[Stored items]
--------------------------------
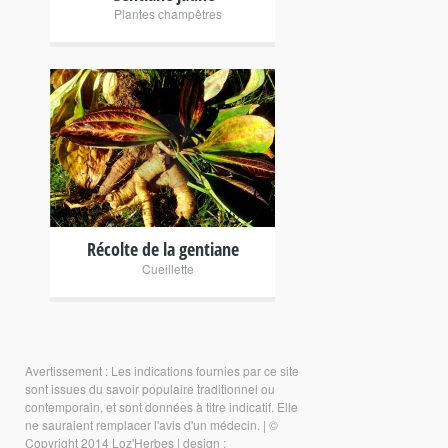
Plantes champêtres
+
Récolte de la gentiane
Cueillette
Avertissement : Les indications fournies par ce site
sont issues du savoir populaire traditionnel ou
contemporain, et sont données à titre indicatif. Elle
ne sauraient remplacer l'avis d'un médecin.
|
©
Copyright 2014 Loz'Herbes
|
design :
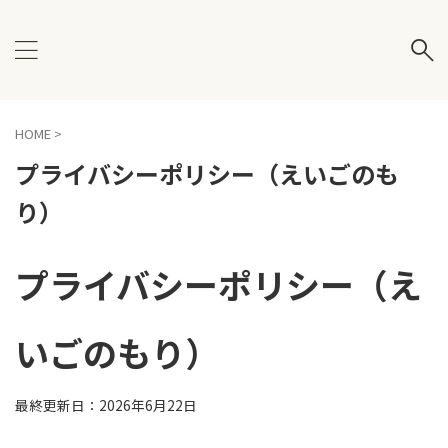
HOME
>
プライバシーポリシー（えいごのも
り）
プライバシーポリシー（え
いごのもり）
最終更新日：2026年6月22日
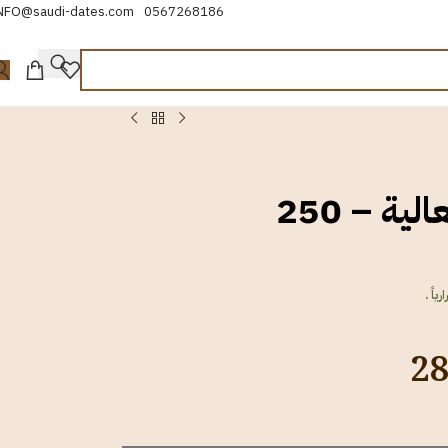
NFO@saudi-dates.com
0567268186
عجوة العالية – 250
اً .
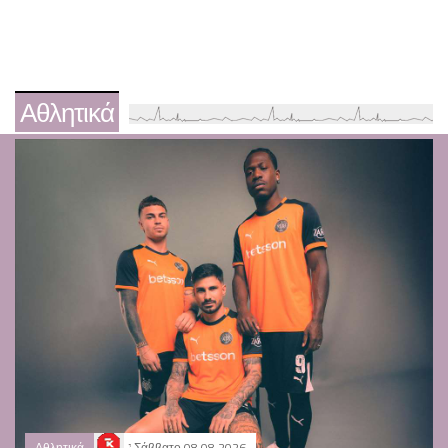
Αθλητικά
Αθλητικά
Σάββατο 08.08.2026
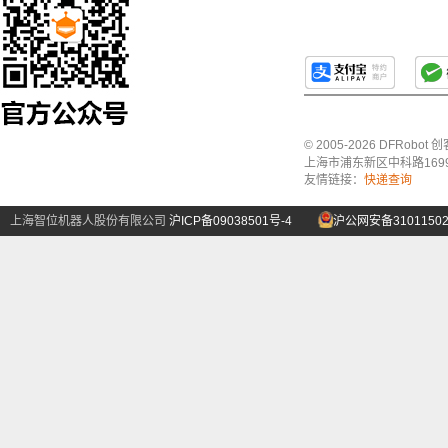
© 2005-2026 DFRo
上海市浦东新区中科路1699号A
友情链接：
快递查询
上海智位机器人股份有限公司
沪ICP备09038501号-4
沪公网安备31011502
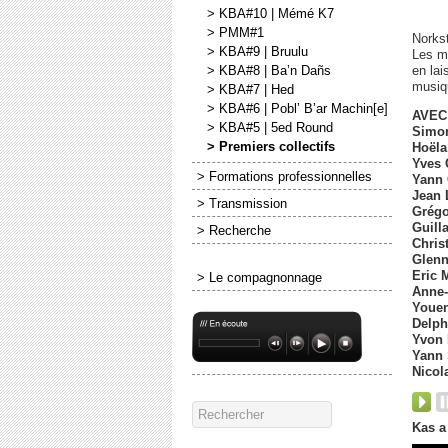
> KBA#10 | Mémé K7
> PMM#1
Norkst
> KBA#9 | Bruulu
Les m
en lai
> KBA#8 | Ba’n Dañs
musiqu
> KBA#7 | Hed
> KBA#6 | Pobl’ B’ar Machin[e]
AVEC 
> KBA#5 | 5ed Round
Simo
> Premiers collectifs
Hoëla
Yves 
> Formations professionnelles
Yann 
Jean 
> Transmission
Grégo
Guill
> Recherche
Chris
Glenn
Eric 
> Le compagnonnage
Anne-
Youen
Delph
Yvon 
Yann
Nicol
Audio
Player
Kas a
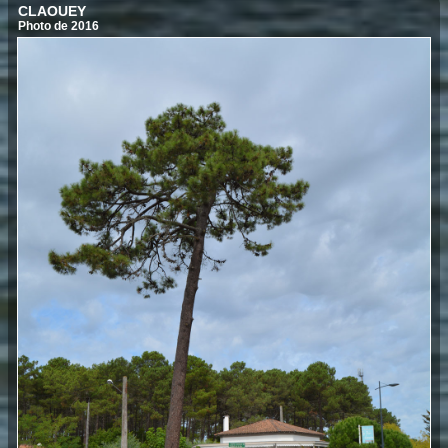
CLAOUEY
Photo de 2016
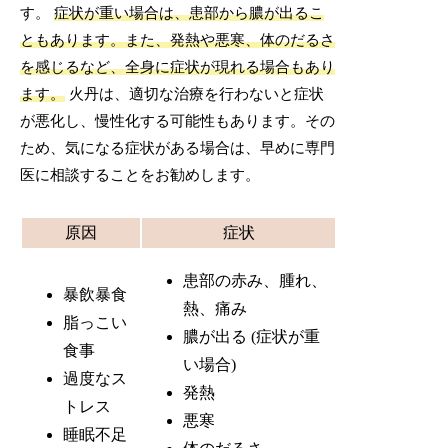
す。
症状が重い場合は、患部から膿が出るこ
ともあります。また、発熱や悪寒、体のだるさ
を感じるなど、全身に症状が現れる場合もあり
ます。
火丹は、適切な治療を行わないと症状
が悪化し、慢性化する可能性もあります。その
ため、気になる症状がある場合は、早めに専門
医に相談することをお勧めします。
原因
症状
患部の赤み、腫れ、
暴飲暴食
熱、痛み
脂っこい
膿が出る (症状が重
食事
い場合)
過度なス
発熱
トレス
悪寒
睡眠不足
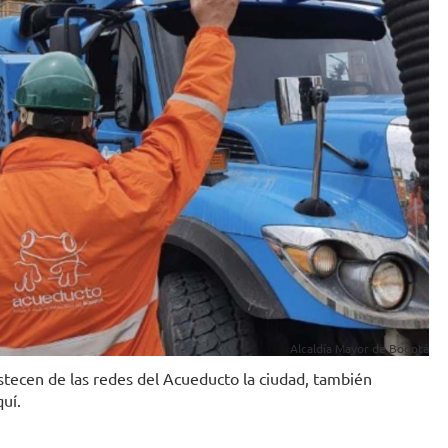
Alcaldía Mayor de Bogotá
tecen de las redes del Acueducto la ciudad, también
uí.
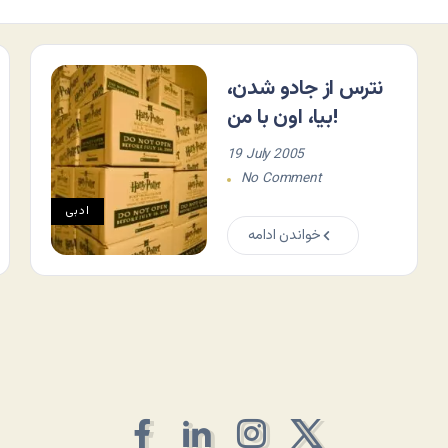
نترس از جادو شدن،
بيا، اون با من!
19 July 2005
No Comment
ادبی
خواندن ادامه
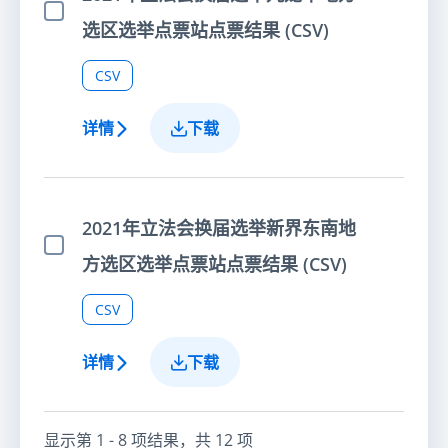
选择项目
选区选举点票站点票结果 (CSV)
CSV
详情
下载
2021年立法会换届选举新界东南地
选择项目
方选区选举点票站点票结果 (CSV)
CSV
详情
下载
显示第
1 - 8
项结果，共
12
项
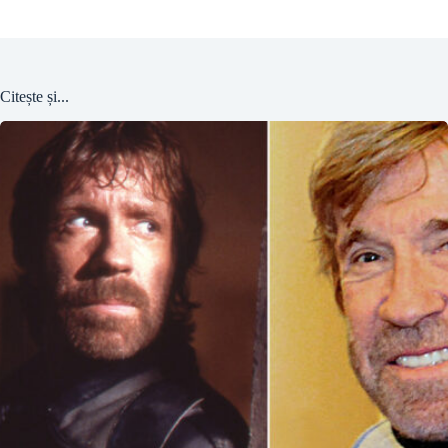
Citește și...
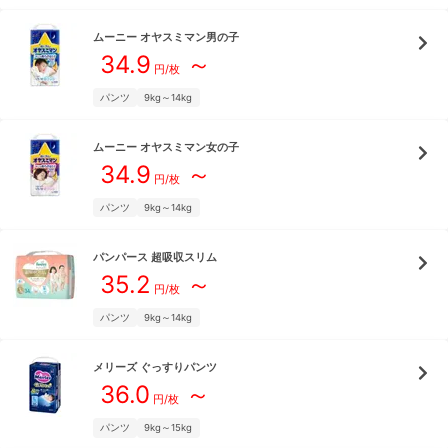
ムーニー
オヤスミマン男の子
34.9
～
円/枚
パンツ
9kg～14kg
ムーニー
オヤスミマン女の子
34.9
～
円/枚
パンツ
9kg～14kg
パンパース
超吸収スリム
35.2
～
円/枚
パンツ
9kg～14kg
メリーズ
ぐっすりパンツ
36.0
～
円/枚
パンツ
9kg～15kg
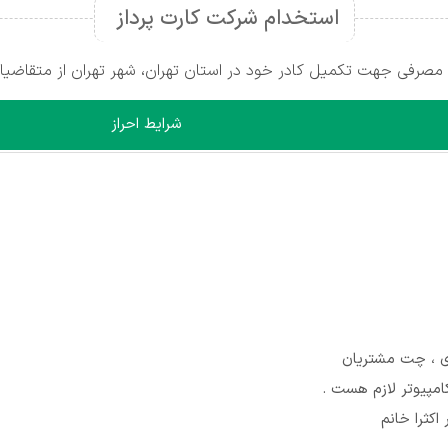
استخدام شرکت کارت پرداز
اد مصرفی جهت تکمیل کادر خود در استان تهران، شهر تهران از متقاضی
شرایط احراز
ی ، چت مشتریان
امپیوتر لازم هست .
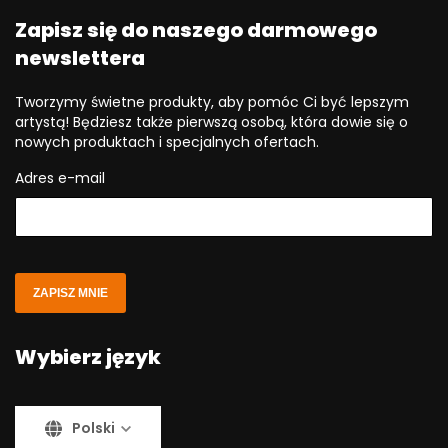
Zapisz się do naszego darmowego
newslettera
Tworzymy świetne produkty, aby pomóc Ci być lepszym
artystą! Będziesz także pierwszą osobą, która dowie się o
nowych produktach i specjalnych ofertach.
Adres e-mail
ZAPISZ MNIE
Wybierz język
Polski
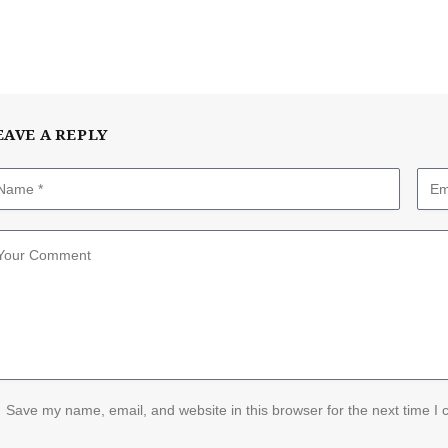
EAVE A REPLY
Save my name, email, and website in this browser for the next time I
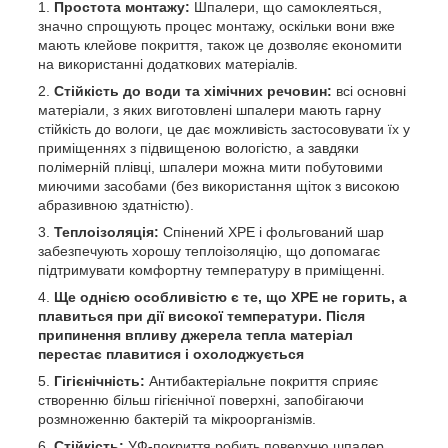
Простота монтажу:
Шпалери, що самоклеяться,
значно спрощують процес монтажу, оскільки вони вже
мають клейове покриття, також це дозволяє економити
на використанні додаткових матеріалів.
Стійкість до води та хімічних речовин:
всі основні
матеріали, з яких виготовлені шпалери мають гарну
стійкість до вологи, це дає можливість застосовувати їх у
приміщеннях з підвищеною вологістю, а завдяки
полімерній плівці, шпалери можна мити побутовими
миючими засобами (без використання щіток з високою
абразивною здатністю).
Теплоізоляція:
Спінений ХРЕ і фольгований шар
забезпечують хорошу теплоізоляцію, що допомагає
підтримувати комфортну температуру в приміщенні.
Ще однією особливістю є те, що ХРЕ не горить, а
плавиться при дії високої температури. Після
припинення впливу джерела тепла матеріал
перестає плавитися і охолоджується
Гігієнічність:
Антибактеріальне покриття сприяє
створенню більш гігієнічної поверхні, запобігаючи
розмноженню бактерій та мікроорганізмів.
Стійкість:
УФ-покриття робить поверхню шпалер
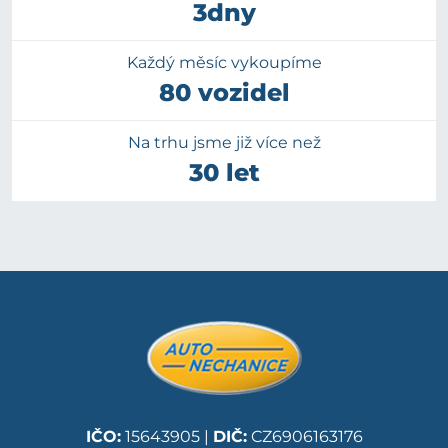
3dny
Každý měsíc vykoupíme
80 vozidel
Na trhu jsme již více než
30 let
IČO:
15643905 |
DIČ:
CZ6906163176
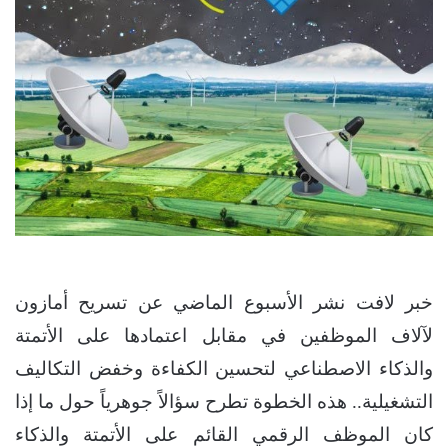
خبر لافت نشر الأسبوع الماضي عن تسريح ‎أمازون
لآلاف الموظفين في مقابل اعتمادها على الأتمتة
والذكاء الاصطناعي لتحسين الكفاءة وخفض التكاليف
التشغيلية.. هذه الخطوة تطرح سؤالاً جوهرياً حول ما إذا
كان الموظف الرقمي القائم على الأتمتة والذكاء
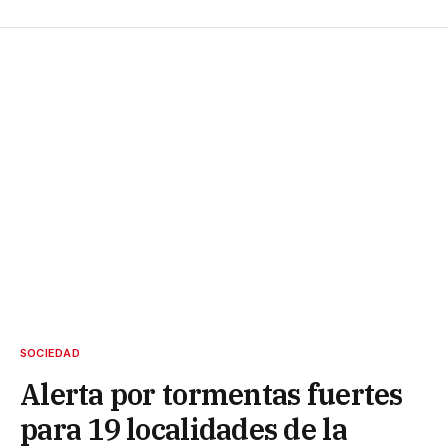
SOCIEDAD
Alerta por tormentas fuertes
para 19 localidades de la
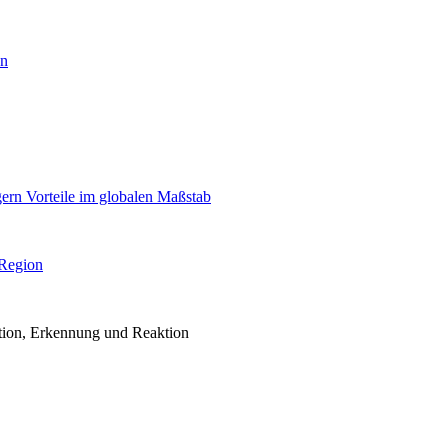
en
igern Vorteile im globalen Maßstab
 Region
ention, Erkennung und Reaktion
--------------------------------
Every line in the data above needs to be given again exactly, pictures aside.

Task result –
Plantes champêtres
+
Récolte de la gentiane
Cueillette
Avertissement : Les indications fournies par ce site
sont issues du savoir populaire traditionnel ou
contemporain, et sont données à titre indicatif. Elle
ne sauraient remplacer l'avis d'un médecin.
|
©
Copyright 2014 Loz'Herbes
|
design :
HOME
>
プライバシーポリシー（えいごのも
り）
プライバシーポリシー（え
いごのもり）
最終更新日：2026年6月22日
NFO@saudi-dates.com
0567268186
عجوة العالية – 250
اً .
Αθλητικά
Αθλητικά
Σάββατο 08.08.2026
© 2005-2026 DFRo
上海市浦东新区中科路1699号A
友情链接：
快递查询
上海智位机器人股份有限公司
沪ICP备09038501号-4
沪公网安备31011502
> KBA#10 | Mémé K7
> PMM#1
Norkst
> KBA#9 | Bruulu
Les m
en lai
> KBA#8 | Ba’n Dañs
musiqu
> KBA#7 | Hed
> KBA#6 | Pobl’ B’ar Machin[e]
AVEC 
> KBA#5 | 5ed Round
Simo
> Premiers collectifs
Hoëla
Yves 
> Formations professionnelles
Yann 
Jean 
> Transmission
Grégo
Guill
> Recherche
Chris
Glenn
Eric 
> Le compagnonnage
Anne-
Youen
Delph
Yvon 
Yann
Nicol
Audio
Player
Kas a
CLAOUEY
Photo de 2016
す。
症状が重い場合は、患部から膿が出るこ
ともあります。また、発熱や悪寒、体のだるさ
を感じるなど、全身に症状が現れる場合もあり
ます。
火丹は、適切な治療を行わないと症状
が悪化し、慢性化する可能性もあります。その
ため、気になる症状がある場合は、早めに専門
医に相談することをお勧めします。
原因
症状
患部の赤み、腫れ、
暴飲暴食
熱、痛み
脂っこい
膿が出る (症状が重
食事
い場合)
過度なス
発熱
トレス
悪寒
睡眠不足
Alcaldía Mayor de Bogotá
tecen de las redes del Acueducto la ciudad, también
uí.
نترس از جادو شدن،
بيا، اون با من!
19 July 2005
No Comment
ادبی
خواندن ادامه
选择项目
选区选举点票站点票结果 (CSV)
CSV
详情
下载
2021年立法会换届选举新界东南地
选择项目
方选区选举点票站点票结果 (CSV)
CSV
详情
下载
显示第
1 - 8
项结果，共
12
项
Citește și...
ムーニー
オヤスミマン男の子
34.9
～
円/枚
パンツ
9kg～14kg
ムーニー
オヤスミマン女の子
34.9
～
円/枚
パンツ
9kg～14kg
パンパース
超吸収スリム
35.2
～
円/枚
パンツ
9kg～14kg
メリーズ
ぐっすりパンツ
36.0
～
円/枚
パンツ
9kg～15kg
استخدام شرکت کارت پرداز
اد مصرفی جهت تکمیل کادر خود در استان تهران، شهر تهران از متقاضی
شرایط احراز
ی ، چت مشتریان
امپیوتر لازم هست .
Zapisz się do naszego darmowego
newslettera
Tworzymy świetne produkty, aby pomóc Ci być lepszym
artystą! Będziesz także pierwszą osobą, która dowie się o
nowych produktach i specjalnych ofertach.
Adres e-mail
ZAPISZ MNIE
Wybierz język
Polski
EAVE A REPLY
Save my name, email, and website in this browser for the next time I
Простота монтажу:
Шпалери, що самоклеяться,
значно спрощують процес монтажу, оскільки вони вже
мають клейове покриття, також це дозволяє економити
на використанні додаткових матеріалів.
Стійкість до води та хімічних речовин:
всі основні
матеріали, з яких виготовлені шпалери мають гарну
стійкість до вологи, це дає можливість застосовувати їх у
приміщеннях з підвищеною вологістю, а завдяки
полімерній плівці, шпалери можна мити побутовими
миючими засобами (без використання щіток з високою
абразивною здатністю).
Теплоізоляція:
Спінений ХРЕ і фольгований шар
забезпечують хорошу теплоізоляцію, що допомагає
підтримувати комфортну температуру в приміщенні.
Ще однією особливістю є те, що ХРЕ не горить, а
плавиться при дії високої температури. Після
припинення впливу джерела тепла матеріал
перестає плавитися і охолоджується
Гігієнічність:
Антибактеріальне покриття сприяє
створенню більш гігієнічної поверхні, запобігаючи
розмноженню бактерій та мікроорганізмів.
Стійкість:
УФ-покриття робить поверхню шпалер
3dny
Každý měsíc vykoupíme
80 vozidel
Na trhu jsme již více než
30 let
IČO:
15643905 |
DIČ:
CZ6906163176
خبر لافت نشر الأسبوع الماضي عن تسريح ‎أمازون
لآلاف الموظفين في مقابل اعتمادها على الأتمتة
والذكاء الاصطناعي لتحسين الكفاءة وخفض التكاليف
التشغيلية.. هذه الخطوة تطرح سؤالاً جوهرياً حول ما إذا
كان الموظف الرقمي القائم على الأتمتة والذكاء
SOCIEDAD
Alerta por tormentas fuertes
para 19 localidades de la
en
igern Vorteile im globalen Maßstab
 Region
ention, Erkennung und Reaktion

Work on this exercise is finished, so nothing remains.